Ao noticiar um empurrão sofrido pelo então
ministro do exército Lyra Tavares numa cerimônia militar, foi convidado a
passar uns dias na prisão. Diz a lenda que ao chegar na cela começou a ser
encarado sob olhos incrédulos de outros detentos que perguntaram: “Você não é o
Zózimo, colunista do JB?” “Sou eu mesmo” respondeu. Depois de um rápido
silêncio, uma gargalhada geral e a conclusão dos colegas: “Os militares
endoidaram de vez. Estão prendendo até eles mesmos”.
Por exemplo, quando noticiou o fato
da atriz Sônia Braga ter ficado de cócoras num discurso presidencial: “No
cinema: É um pássaro? É um avião? Não, é o Super-Homem. No Planalto: É uma
penosa? É uma enceradeira? Não, é a Sônia Braga.”
Esta outra,
Zózimo relatou em sua coluna:
O amigo,
cambaleante, saiu do Antonion´s e, amparado por Carlinhos Oliveira, sugeriu:
− Vamos tomar um táxi?
E Carlinhos:− É melhor não. Não convém misturar.
Frases geniais
O real está
precisando urgentemente de um exame de DNA.
Brega é perguntar o que é chique. Chique é não responder.

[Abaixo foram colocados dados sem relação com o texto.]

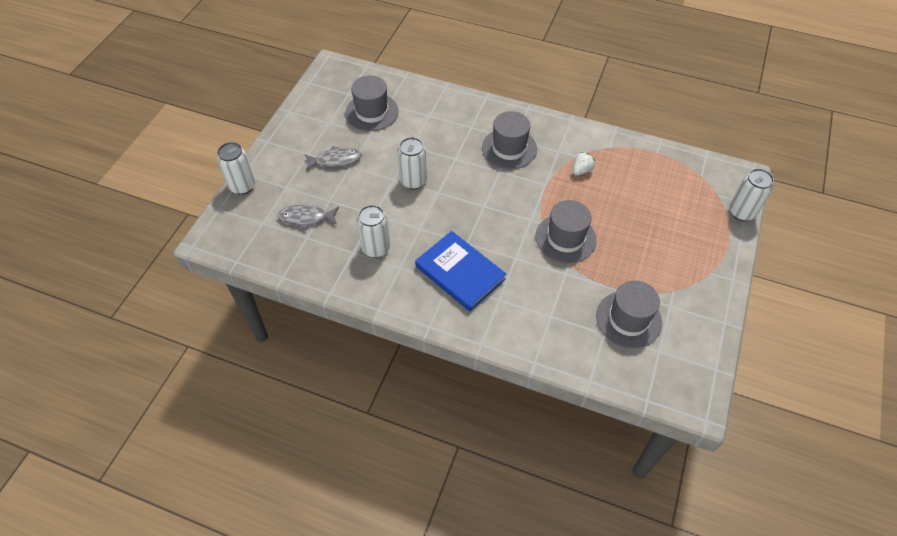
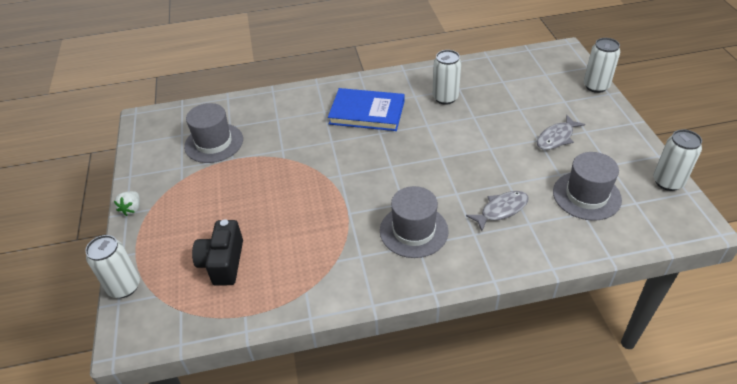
camera: 150 degrees right, 10 degrees down
(306, 218) = (520, 91): grey fish -> grey fish (501, 210)
(413, 181) = (471, 155): white can -> white can (668, 182)
(565, 238) = (298, 175): grey hat -> none
(581, 170) = (321, 246): white strawberry -> white strawberry (132, 209)
(660, 194) = (223, 263): none -> black camera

Quem pensa em dinheiro não ganha dinheiro.
Hoje quase não há mais famílias, só pessoas jurídicas.
Novo-rico me incomoda muito, mas novíssimo-riquíssimo me
incomoda muitíssimo mais ainda.
O Nordeste bota turista pelo ladrão. O Rio bota ladrão para
turista.
Viver bem é você ter um tipo de
pretensão do tamanho do seu bolso − mesmo com o risco de ficar a um passo da
inadimplência.
O problema de Brasília é o tráfico de influência. O do Rio é
a influência do tráfico.
Depois de uma certa idade, o homem da cintura para cima é
poesia; da cintura para baixo, prosa.
Epitáfio de um hipocondríaco: “Eu não disse?”
Quem pensa em dinheiro não ganha dinheiro.
Viver bem é você ter um tipo de
pretensão do tamanho do seu bolso − mesmo com o risco de ficar a um passo da
inadimplência.
A morte
Depois de várias internações, já livre da bebida e do cigarro, entre idas e vindas de Miami, uma forte dor de cabeça prenunciou uma metástase. Sem perder o humor, Zózimo se preocupou apenas em não preocupar os que o amavam. Num de seus últimos momentos de lucidez reservou todo seu talento à Dorita, sua segunda esposa e companheira inseparável naqueles sofridos dias. Registrou com competência e elegância seu último ato de amor: “Não sofra. Está ruim viver. Não me segure aqui. Boa viagem”.
Laconicamente, com todo o poder de
síntese que sempre exerceu com maestria em suas colunas, Zózimo, aos 56 anos,
partia em 18 de novembro de 1997.
Em 2001, devido a identificação do
seu nome com a zona sul da cidade, foi homenageado com a criação de um espaço
no final do calçadão do Leblon, no início da subida da Avenida Niemeyer. No
local uma estátua hiper-realista, reproduzindo Zózimo em tamanho natural,
(1,80m), inspirada na imagem que ele tinha por volta dos seus 40 anos de idade.